Bug 2977

Summary: RFE: large messages should have first half scanned
Product: Spamassassin Reporter: Robert Kiessling <robert>
Component: spamc/spamdAssignee: SpamAssassin Developer Mailing List <dev>
Severity: enhancement    
Priority: P5    
Version: 2.63   
Target Milestone: Future   
Hardware: All   
OS: All   

Description Robert Kiessling 2004-01-28 07:10:40 UTC
Currently spamc does not do any spam checking on large messages.

Consequently we have to configure the message size limit as high as reasonably 
possible to avoid too many false negatives caused by large spam messages.

My suggestion is to introduce a message size limit in the following way.

Assume size of the message to be spam checked is SIZE with 
SIZE=HEADERSIZE+BODYSIZE, the (old, absolute) size limit is LIMIT and the newly 
introduced body size limit is BODYLIMIT.

If SIZE is smaller than LIMIT, then pass the message to spamd.

If HEADERSIZE + BODYLIMIT is larger than LIMIT, then skip the message.

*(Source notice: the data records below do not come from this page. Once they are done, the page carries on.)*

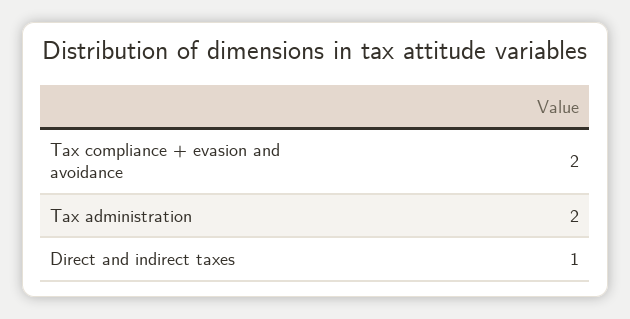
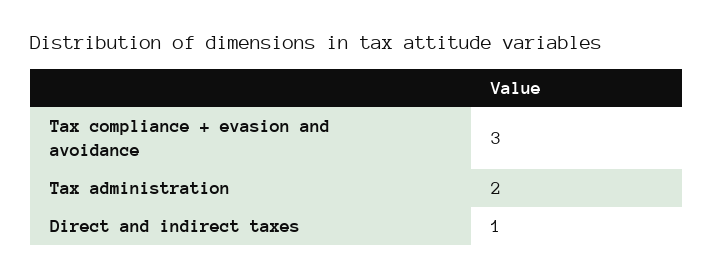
  {
-   "Tax compliance + evasion and avoidance": 2,
+   "Tax compliance + evasion and avoidance": 3,
    "Tax administration": 2,
    "Direct and indirect taxes": 1
  }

- split the message into two parts: the initial segment of size 
- pass the initial segment to spamd
- take the result of spamd, append then remainder to it. This reconstructed 
message is the final spam checked email

Using the above algorithm we can set the size limit rather low, say 5kB. Spam 
checking will be pretty much as effective as if the full message was checked, 
while consuming considerably less resources since messages in the range of, say, 
 10kB-250kB are checked faster.

I am currently using a similar strategy on a little Perl program calling SA 
directly and it works well.

The above works with report_safe=0. If report_safe is set, the spamd/spamc 
interaction would need to be modified so that the final MIME boundary marker  
can by added in the right place. It should still be worth while, though.
Comment 1 Justin Mason 2004-03-16 21:41:33 UTC
I can't see a good way to do this with report_safe 1, sorry...
have you seen many very large spam messages?

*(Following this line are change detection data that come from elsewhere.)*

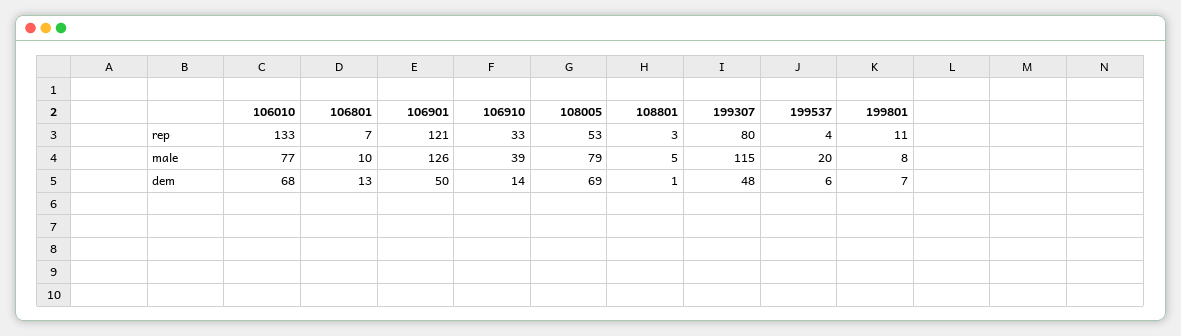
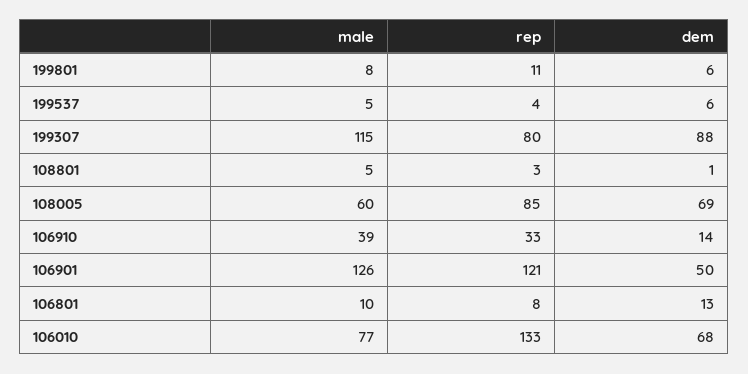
  {
    "106010": {
      "rep": 133,
      "male": 77,
      "dem": 68
    },
    "106801": {
-     "rep": 7,
+     "rep": 8,
      "male": 10,
      "dem": 13
    },
    "106901": {
      "rep": 121,
      "male": 126,
      "dem": 50
    },
    "106910": {
      "rep": 33,
      "male": 39,
      "dem": 14
    },
    "108005": {
-     "rep": 53,
+     "rep": 85,
-     "male": 79,
+     "male": 60,
      "dem": 69
    },
    "108801": {
      "rep": 3,
      "male": 5,
      "dem": 1
    },
    "199307": {
      "rep": 80,
      "male": 115,
-     "dem": 48
+     "dem": 88
    },
    "199537": {
      "rep": 4,
-     "male": 20,
+     "male": 5,
      "dem": 6
    },
    "199801": {
      "rep": 11,
      "male": 8,
-     "dem": 7
+     "dem": 6
    }
  }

I don't think this is important.
Comment 2 Daniel Quinlan 2004-03-16 23:35:27 UTC
I'm not sure this belongs in spamc, maybe in SA itself.
Comment 3 Daniel Quinlan 2004-08-27 16:51:01 UTC
moving performance and accuracy bugs to 3.1.0 milestone
Comment 4 Daniel Quinlan 2004-08-27 17:25:50 UTC
moving performance and accuracy bugs to 3.1.0 milestone
Comment 5 Justin Mason 2006-07-10 12:14:22 UTC
btw, thinking about this; it's actually pretty trivial for a MIME-structured
HTML message to contain 300KB of innocuous-looking body text, then 5KB of
"payload" HTML.  on scan, SA would scan the first 250KB and it'd all look
innocuous; however, on display, the 5KB would use DOM or CSS tricks to "overlay"
the payload in place of the decoy text.

I'm not sure this suggestion is viable as a result, since it's vulnerable to
this evasion.
Comment 6 Mark Martinec 2009-08-21 07:55:24 UTC
Similar to:
  Bug 4469 - Add a process/option to efficiently deal with very long mail messages
  Bug 5939 - allow scanning of multi-MB spam

*** This bug has been marked as a duplicate of bug 4469 ***